513 (Fall 2015)

PHYS 513:  Electrodynamics  (Fall quarter, 2015)

Tu Th 11:00-12:20 PAA A114

Instructor:   Silas Beane            B457   OH:  Th 5pm

TAs:        Jesse Stryker   (HWs 2,4,6,8,9)     OH:  Wednesday 5:30-6:30 in B466 

               Zaiyao Fei      (HWs 1,3)       OH: Tuesday 5:00-6:00 in PAB 308

               Ding Zhong   (HWs 5,7)     OH: Thursday 2:00-3:00 in basement Room B013     

Subject matter and textbook

This is the first quarter of a year-long sequence in graduate-level electrodynamics. The text for the course is 

Classical Electrodynamics by Jackson.  An educated person should have pretty good familiarity with Chapters 1-16 

of Jackson. In this first quarter we will cover approximately Chapters 1-5. There will be several mathematical interludes

throughout the quarter, however these will always occur in the context of specific issues in electrodynamics. A secondary 

reference text for E&M is Modern Electrodynamics by Zangwill, and a useful text for mathematical issues is Mathematics 

for Physicists by Dennery and Krzywicki.

Jackson for Life

Communication

I strongly encourage students to communicate with me by email for administrative issues. I'll regularly communicate with the class by email. 
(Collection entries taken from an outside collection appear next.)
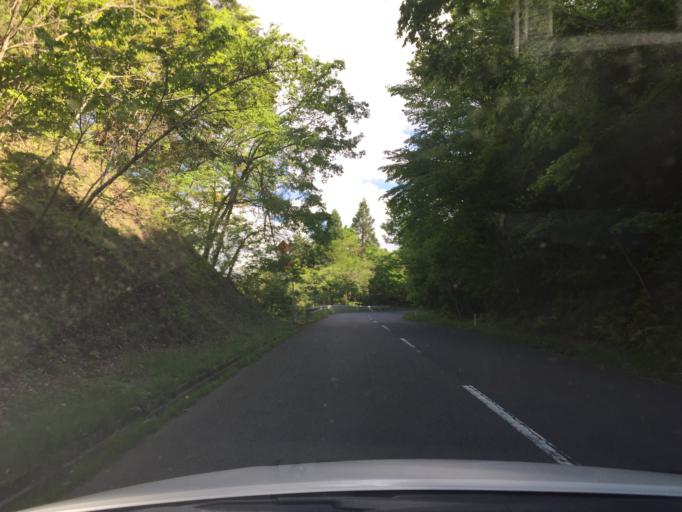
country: JP
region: Miyagi
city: Marumori
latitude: 37.7335
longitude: 140.8026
But, please, no physics questions via email! Unless they are of the yes-no variety they will likely go unanswered. If necessary you may attempt 

to visit me outside of office hours but please do not be offended if I'm unable to speak with you immediately.

Reading assignments

There will be weekly reading assignments posted on the calendar below. I will usually not remind you about this; it will be your responsibility

to keep track of the calendar and to do the readings ahead of lecture. Failure to do the readings may result in you being unable to follow what

we do in the class period.

Homework, exams and grades

The grades for this course will be based on homework (20%), a midterm exam (40%) and a final exam (40%). The final exam will be comprehensive. 
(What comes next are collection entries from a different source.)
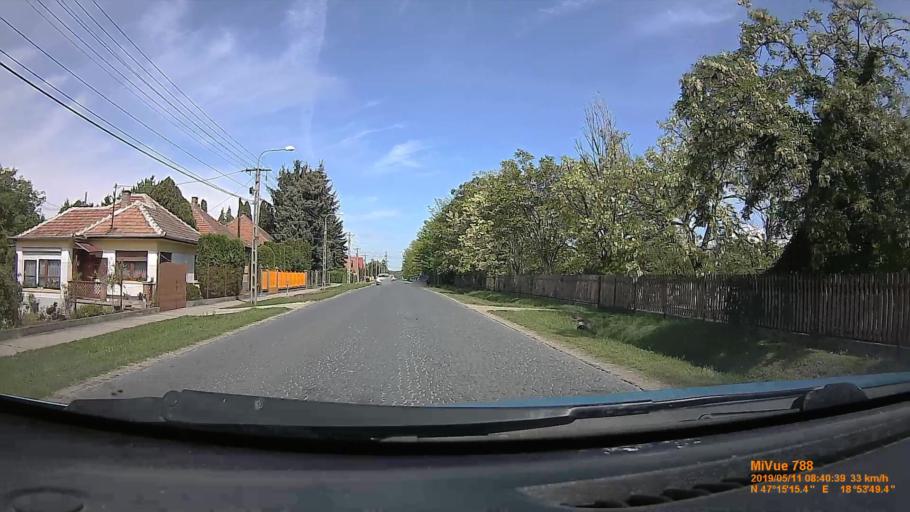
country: HU
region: Fejer
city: Ercsi
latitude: 47.2542
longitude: 18.8971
There will be weekly problem sets due in my office on Friday before 5pm. In grading there will be a strong emphasis on neatness and logic of presentation. The 

homeworks will be long and difficult. If you start working on an assignment the day before it’s due, you will not finish it in time. Late homework will not be accepted 

unless there is a compelling rationale. I believe that most of what you’ll get out of this class will be from the homework. I encourage you to work on the homework in 

groups. However, the work that you hand in must be your own, and you must list your collaborators on your manuscript as well as any references you have used (e.g. 

if you find a solution to a problem on the web, you must cite the url). I take this very seriously; a failure to acknowledge sources may result in a loss of all credit for the 

assignment, or worse. Exams will be in class, closed-book.